Exercise aim: Lines outside the range are not wanted. Give again exactly the lines between the line holding "left ear: (135, 111)" and the line holding "right wrist: (203, 471)", inclusive, from the listing below.

Input records:
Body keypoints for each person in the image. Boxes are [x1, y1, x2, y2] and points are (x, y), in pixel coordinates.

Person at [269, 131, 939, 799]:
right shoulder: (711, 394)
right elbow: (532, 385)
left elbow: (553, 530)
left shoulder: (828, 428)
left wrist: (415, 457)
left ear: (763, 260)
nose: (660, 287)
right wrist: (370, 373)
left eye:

--

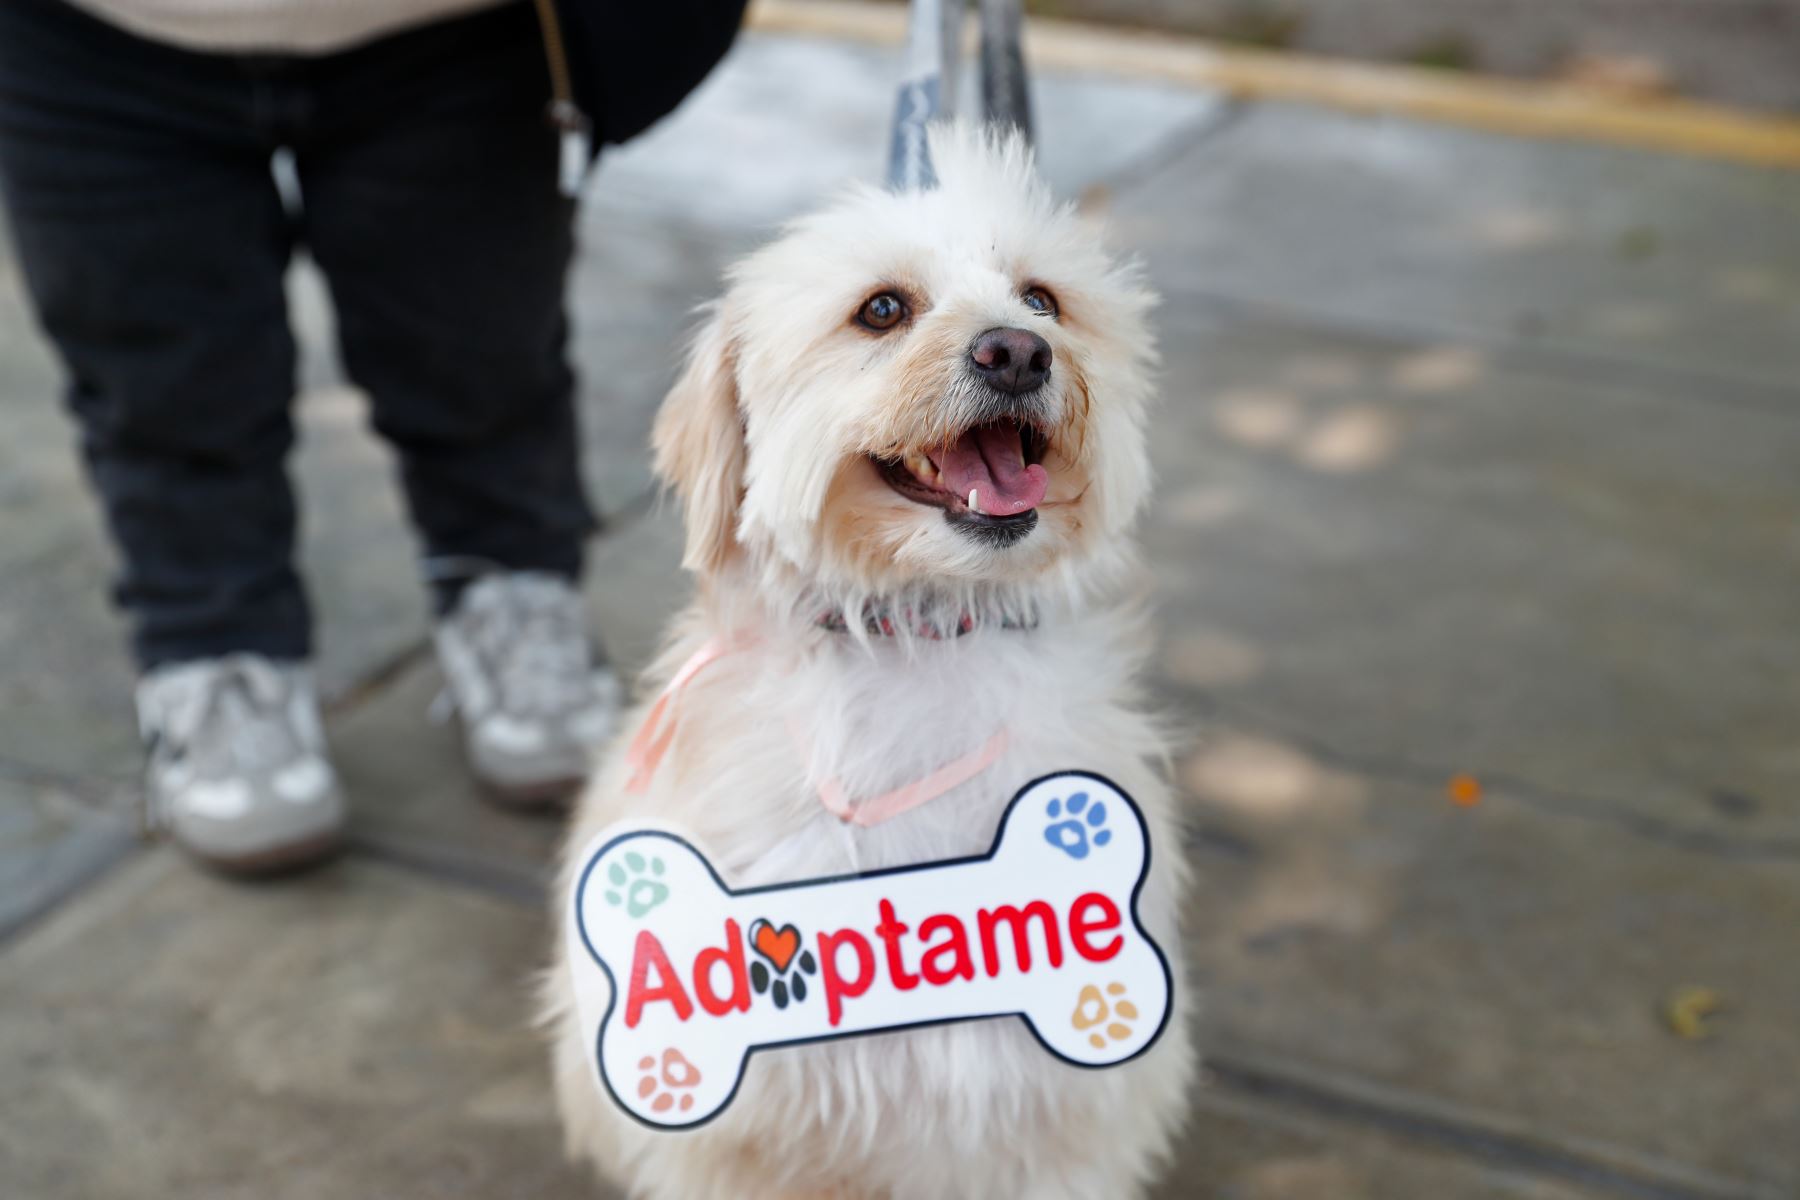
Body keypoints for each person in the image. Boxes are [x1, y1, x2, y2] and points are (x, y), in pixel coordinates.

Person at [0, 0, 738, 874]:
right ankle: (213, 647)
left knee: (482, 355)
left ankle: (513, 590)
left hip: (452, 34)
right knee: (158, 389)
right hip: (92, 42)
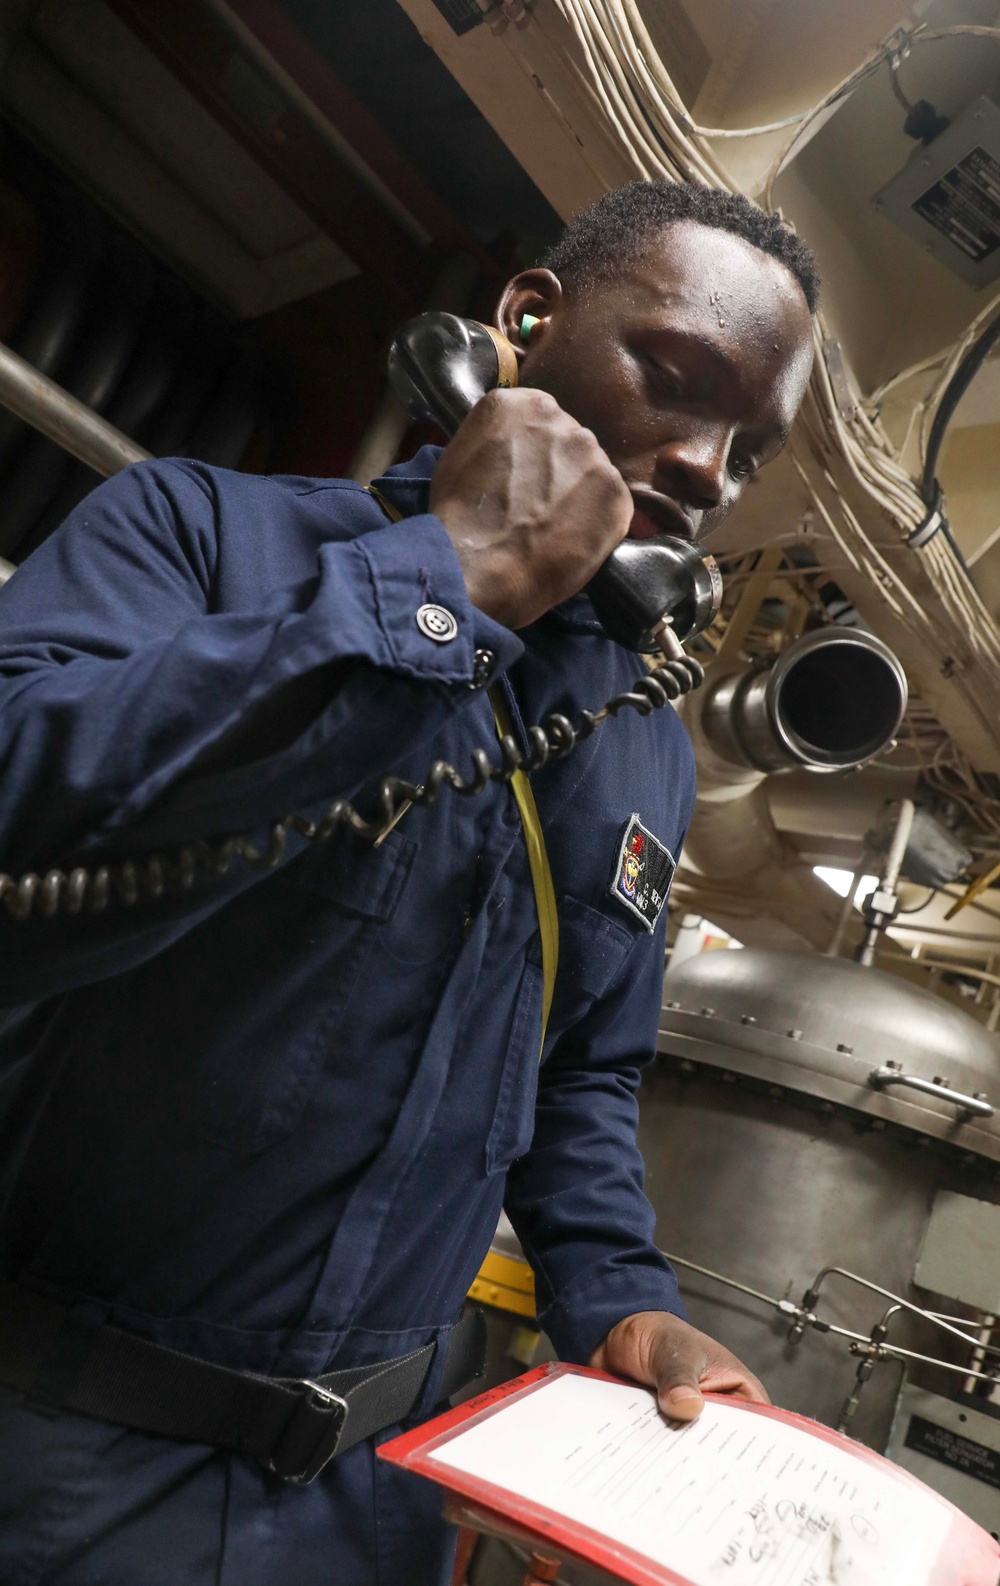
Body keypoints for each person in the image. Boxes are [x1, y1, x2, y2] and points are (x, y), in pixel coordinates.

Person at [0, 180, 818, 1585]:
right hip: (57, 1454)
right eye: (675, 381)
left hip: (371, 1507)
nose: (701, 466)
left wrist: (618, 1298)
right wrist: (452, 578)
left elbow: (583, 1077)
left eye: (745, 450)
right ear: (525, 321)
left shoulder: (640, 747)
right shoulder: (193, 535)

--

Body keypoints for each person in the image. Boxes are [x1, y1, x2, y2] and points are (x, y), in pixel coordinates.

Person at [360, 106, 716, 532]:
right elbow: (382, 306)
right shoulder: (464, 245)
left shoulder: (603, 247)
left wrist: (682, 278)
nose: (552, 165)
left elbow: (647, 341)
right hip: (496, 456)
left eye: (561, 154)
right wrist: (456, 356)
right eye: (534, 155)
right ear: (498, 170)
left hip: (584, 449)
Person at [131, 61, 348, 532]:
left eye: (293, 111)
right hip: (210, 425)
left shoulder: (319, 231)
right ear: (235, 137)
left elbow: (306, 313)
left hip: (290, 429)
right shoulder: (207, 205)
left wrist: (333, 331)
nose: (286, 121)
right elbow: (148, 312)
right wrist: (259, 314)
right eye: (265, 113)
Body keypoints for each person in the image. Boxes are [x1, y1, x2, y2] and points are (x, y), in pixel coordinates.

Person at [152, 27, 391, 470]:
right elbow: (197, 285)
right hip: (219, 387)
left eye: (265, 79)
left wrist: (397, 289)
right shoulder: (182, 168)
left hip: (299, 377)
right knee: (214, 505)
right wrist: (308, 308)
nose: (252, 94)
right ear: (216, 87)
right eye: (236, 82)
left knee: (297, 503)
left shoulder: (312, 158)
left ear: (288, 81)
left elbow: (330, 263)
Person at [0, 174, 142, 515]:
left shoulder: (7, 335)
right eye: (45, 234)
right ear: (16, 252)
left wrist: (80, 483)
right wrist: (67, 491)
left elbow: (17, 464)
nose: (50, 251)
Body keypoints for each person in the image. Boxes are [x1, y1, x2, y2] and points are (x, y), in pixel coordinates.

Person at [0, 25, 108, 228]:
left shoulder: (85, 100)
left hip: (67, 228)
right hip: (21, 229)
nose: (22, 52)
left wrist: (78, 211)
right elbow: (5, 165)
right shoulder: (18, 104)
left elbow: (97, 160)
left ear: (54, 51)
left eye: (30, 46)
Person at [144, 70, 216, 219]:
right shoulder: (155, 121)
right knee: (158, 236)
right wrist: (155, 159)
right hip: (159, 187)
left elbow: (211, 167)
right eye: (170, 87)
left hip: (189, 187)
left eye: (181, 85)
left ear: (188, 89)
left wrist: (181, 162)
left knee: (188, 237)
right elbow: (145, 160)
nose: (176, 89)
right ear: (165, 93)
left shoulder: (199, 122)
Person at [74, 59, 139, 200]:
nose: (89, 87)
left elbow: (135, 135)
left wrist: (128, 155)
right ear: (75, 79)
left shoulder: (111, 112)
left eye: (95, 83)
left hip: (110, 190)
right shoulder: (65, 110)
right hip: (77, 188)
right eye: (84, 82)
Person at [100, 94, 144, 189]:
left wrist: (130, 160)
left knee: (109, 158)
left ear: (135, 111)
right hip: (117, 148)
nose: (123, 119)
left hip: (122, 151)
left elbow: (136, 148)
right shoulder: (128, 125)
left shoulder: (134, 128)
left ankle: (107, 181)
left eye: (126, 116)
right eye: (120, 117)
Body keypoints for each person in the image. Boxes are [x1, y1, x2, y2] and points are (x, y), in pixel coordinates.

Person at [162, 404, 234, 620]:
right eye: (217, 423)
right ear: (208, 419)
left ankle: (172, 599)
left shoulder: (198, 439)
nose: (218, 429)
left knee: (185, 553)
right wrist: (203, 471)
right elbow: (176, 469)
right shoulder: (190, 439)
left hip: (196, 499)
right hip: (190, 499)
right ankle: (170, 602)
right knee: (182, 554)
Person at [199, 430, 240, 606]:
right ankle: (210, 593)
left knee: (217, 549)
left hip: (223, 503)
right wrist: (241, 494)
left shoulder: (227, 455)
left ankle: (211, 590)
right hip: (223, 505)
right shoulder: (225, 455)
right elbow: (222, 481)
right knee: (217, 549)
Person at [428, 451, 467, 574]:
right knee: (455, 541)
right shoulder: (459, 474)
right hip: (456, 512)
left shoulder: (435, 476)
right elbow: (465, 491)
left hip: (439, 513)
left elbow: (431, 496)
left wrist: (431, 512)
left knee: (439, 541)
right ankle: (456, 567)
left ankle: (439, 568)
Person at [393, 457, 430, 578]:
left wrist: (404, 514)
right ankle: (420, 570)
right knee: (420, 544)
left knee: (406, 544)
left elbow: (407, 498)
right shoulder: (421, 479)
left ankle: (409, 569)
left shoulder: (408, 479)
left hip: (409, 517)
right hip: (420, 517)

Exercise output:
left ear: (135, 111)
right hip: (117, 148)
nose: (123, 119)
left hip: (122, 151)
left elbow: (136, 148)
right shoulder: (128, 125)
left shoulder: (134, 128)
left ankle: (107, 181)
left eye: (126, 116)
right eye: (120, 117)
Body keypoints for each person in the image. Boxes are [x1, y1, x2, y2] and points are (x, y), in pixel coordinates.

Person at [162, 404, 234, 620]:
right eye: (217, 423)
right ear: (208, 419)
left ankle: (172, 599)
left shoulder: (198, 439)
nose: (218, 429)
left knee: (185, 553)
right wrist: (203, 471)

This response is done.